▶ _Provided text_:

Interestingly, as acknowledged by the plaintiff, s 9 contemplates that a corporation's objects may be "ambulatory" in the sense that they may change over time. The section expressly directs attention to the objects for which the corporation is formed for the purpose of ascertaining whether the corporation is excluded "at the time of the publication" (of defamatory matter): see s 9(1). Accordingly, it is clear that the task is not confined to a consideration of the objects at the time the company was formed; the possibility of changing objects is acknowledged.
In my view, there is force in the ABC's submission that nothing in the text of the section supports the narrow position contended for by the plaintiff.
Moving to broader considerations as to the context and purpose of the section, I accept, as submitted by the ABC, that the Defamation Act is otherwise neutral as to the present question. No helpful guidance is provided by the legislative history or extrinsic materials save to observe that the term "not-for-profit organisations" was used in the second reading speech to describe what became "excluded corporations" in the Act.
The ABC submitted that the Court should have regard to the underlying purpose of the Defamation Act, as stated in the express objects in s 3 of the Act, as follows:
The objects of this Act are:
(a) to enact provisions to promote uniform laws of defamation in Australia, and
(b) to ensure that the law of defamation does not place unreasonable limits on freedom of expression and, in particular, on the publication and discussion of matters of public interest and importance, and
(c) to provide effective and fair remedies for persons whose reputations are harmed by the publication of defamatory matter, and
(d) to promote speedy and non-litigious methods of resolving disputes about the publication of defamatory matter.
As acknowledged by the ABC, the construction contended for by the plaintiff would lead to the more "speedy" resolution of these proceedings. Conversely, however, if the purpose of s 9 was to deprive corporations formed for objects including obtaining financial gain of a cause of action for defamation, the achievement of that purpose would be better attained by examining matters of substance rather than form - an approach that would favour the construction contended for by the ABC.
The ABC noted that, if the interpretation contended for by the plaintiff were adopted, a corporation could avoid the prohibition in s 9(1) by drafting its objects so as expressly to exclude, or be silent as to, the aim of obtaining financial gain for its members. The prospect of manoeuvring of that kind may not be as remote as it sounds: cf Palace Films Pty Ltd v Fairfax Media Publications Pty Ltd [2012] NSWSC 1136.
The ABC relied, in support of its construction, on the well-established principle that, in determining whether an entity is a charitable, scientific or sporting institution for the purpose of income taxation, the Court looks not only to the objects as stated in any constitutional document but also to whether its activities conform to those objects.

▶ _What you are asked to do_:
Can you extend the passage on excluded corporations under s 9 of the Defamation Act, starting after its final sentence? The data after this line isn't needed.

▶ _Raw data_:
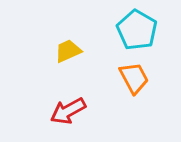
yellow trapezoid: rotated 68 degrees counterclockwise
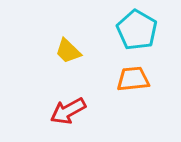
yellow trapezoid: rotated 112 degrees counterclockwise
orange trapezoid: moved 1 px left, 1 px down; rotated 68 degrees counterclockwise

▶ _Response below_:
The plaintiff submitted that Parliament clearly intended that the issues posed by s 9(2) would be amenable to a "bright line test" and would not pose any "ragged question of fact". Mr Smark asked, rhetorically, how could the same Parliament which enacted s 56 of the Civil Procedure Act in the same year as the Defamation Act have intended that, in order to determine whether a corporation was an excluded corporation, its business affairs would have to be analysed over years as part of a defamation case which might otherwise be in small compass? Two answers may be given. The first is that, if the plaintiff is a corporation Parliament intended should have no cause of action for defamation (because it does not fall within the classification of a "not-for-profit" organisation), that is an issue which must be determined on the merits, not summarily or peremptorily against the interests of the defendant. Secondly, as noted in the ABC's written submissions, the "overriding purpose" stated in s 56 of the Civil Procedure Act expresses the purpose of that Act and the Uniform Civil Procedure Rules. It is not to be elevated to a canon of construction governing all legislation; nor can it be imputed as a purpose of the Defamation Act.
I should record that the ABC relied on an affidavit annexing a number of existing documents to which it has had access to support the submission that there appears, at first blush, to be a proper basis for thinking that the actual activities of the plaintiff reveal an object of financial gain for its members. In light of the narrow issue determined in this judgment, I have not found it necessary to consider that evidence.
For those reasons, I am satisfied that the approach contended for by the ABC is correct and that that determination should inform the resolution of the interlocutory applications.
The order sought in that event was that the defendant have leave to seek discovery and interrogatories directed to the s 9(2)(a) issue. The parties expressly reserved for further argument their specific disputes as to the content of those steps. Further argument on that issue is fixed for 24 June 2016.
Accordingly, the only order is that the defendant have leave to seek discovery and interrogatories directed to the issue whether, as at the date of publication, the objects for which the plaintiff is formed include obtaining financial gain for its members or corporators.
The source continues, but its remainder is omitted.